*** Opening MATERIALS PROVIDED ***

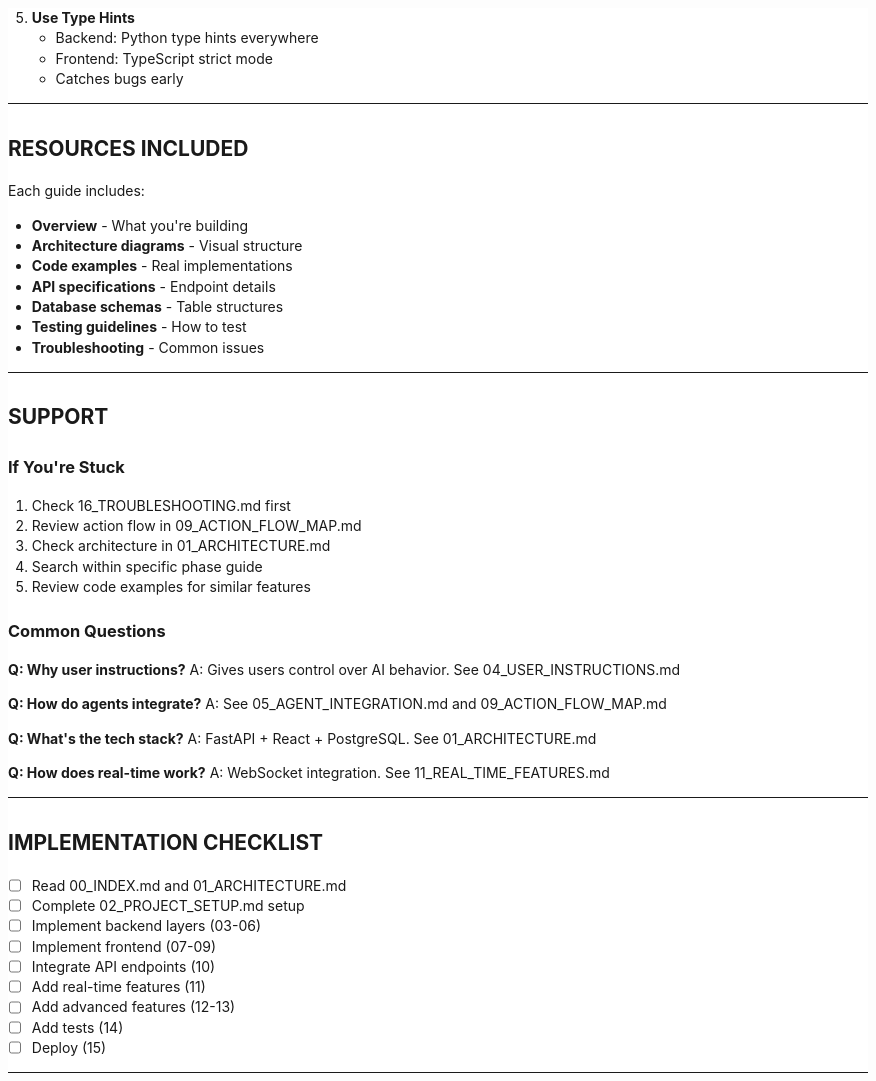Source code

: 5. **Use Type Hints**
   - Backend: Python type hints everywhere
   - Frontend: TypeScript strict mode
   - Catches bugs early

---

## RESOURCES INCLUDED

Each guide includes:
- **Overview** - What you're building
- **Architecture diagrams** - Visual structure
- **Code examples** - Real implementations
- **API specifications** - Endpoint details
- **Database schemas** - Table structures
- **Testing guidelines** - How to test
- **Troubleshooting** - Common issues

---

## SUPPORT

### If You're Stuck

1. Check 16_TROUBLESHOOTING.md first
2. Review action flow in 09_ACTION_FLOW_MAP.md
3. Check architecture in 01_ARCHITECTURE.md
4. Search within specific phase guide
5. Review code examples for similar features

### Common Questions

**Q: Why user instructions?**
A: Gives users control over AI behavior. See 04_USER_INSTRUCTIONS.md

**Q: How do agents integrate?**
A: See 05_AGENT_INTEGRATION.md and 09_ACTION_FLOW_MAP.md

**Q: What's the tech stack?**
A: FastAPI + React + PostgreSQL. See 01_ARCHITECTURE.md

**Q: How does real-time work?**
A: WebSocket integration. See 11_REAL_TIME_FEATURES.md

---

## IMPLEMENTATION CHECKLIST

- [ ] Read 00_INDEX.md and 01_ARCHITECTURE.md
- [ ] Complete 02_PROJECT_SETUP.md setup
- [ ] Implement backend layers (03-06)
- [ ] Implement frontend (07-09)
- [ ] Integrate API endpoints (10)
- [ ] Add real-time features (11)
- [ ] Add advanced features (12-13)
- [ ] Add tests (14)
- [ ] Deploy (15)

---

*** Closing MATERIALS PROVIDED ***

REQUEST → The records above should be reproduced exactly, with no pictures included.

TASK RESULT →
Source code

: 5. **Use Type Hints**
   - Backend: Python type hints everywhere
   - Frontend: TypeScript strict mode
   - Catches bugs early

---

## RESOURCES INCLUDED

Each guide includes:
- **Overview** - What you're building
- **Architecture diagrams** - Visual structure
- **Code examples** - Real implementations
- **API specifications** - Endpoint details
- **Database schemas** - Table structures
- **Testing guidelines** - How to test
- **Troubleshooting** - Common issues

---

## SUPPORT

### If You're Stuck

1. Check 16_TROUBLESHOOTING.md first
2. Review action flow in 09_ACTION_FLOW_MAP.md
3. Check architecture in 01_ARCHITECTURE.md
4. Search within specific phase guide
5. Review code examples for similar features

### Common Questions

**Q: Why user instructions?**
A: Gives users control over AI behavior. See 04_USER_INSTRUCTIONS.md

**Q: How do agents integrate?**
A: See 05_AGENT_INTEGRATION.md and 09_ACTION_FLOW_MAP.md

**Q: What's the tech stack?**
A: FastAPI + React + PostgreSQL. See 01_ARCHITECTURE.md

**Q: How does real-time work?**
A: WebSocket integration. See 11_REAL_TIME_FEATURES.md

---

## IMPLEMENTATION CHECKLIST

- [ ] Read 00_INDEX.md and 01_ARCHITECTURE.md
- [ ] Complete 02_PROJECT_SETUP.md setup
- [ ] Implement backend layers (03-06)
- [ ] Implement frontend (07-09)
- [ ] Integrate API endpoints (10)
- [ ] Add real-time features (11)
- [ ] Add advanced features (12-13)
- [ ] Add tests (14)
- [ ] Deploy (15)

---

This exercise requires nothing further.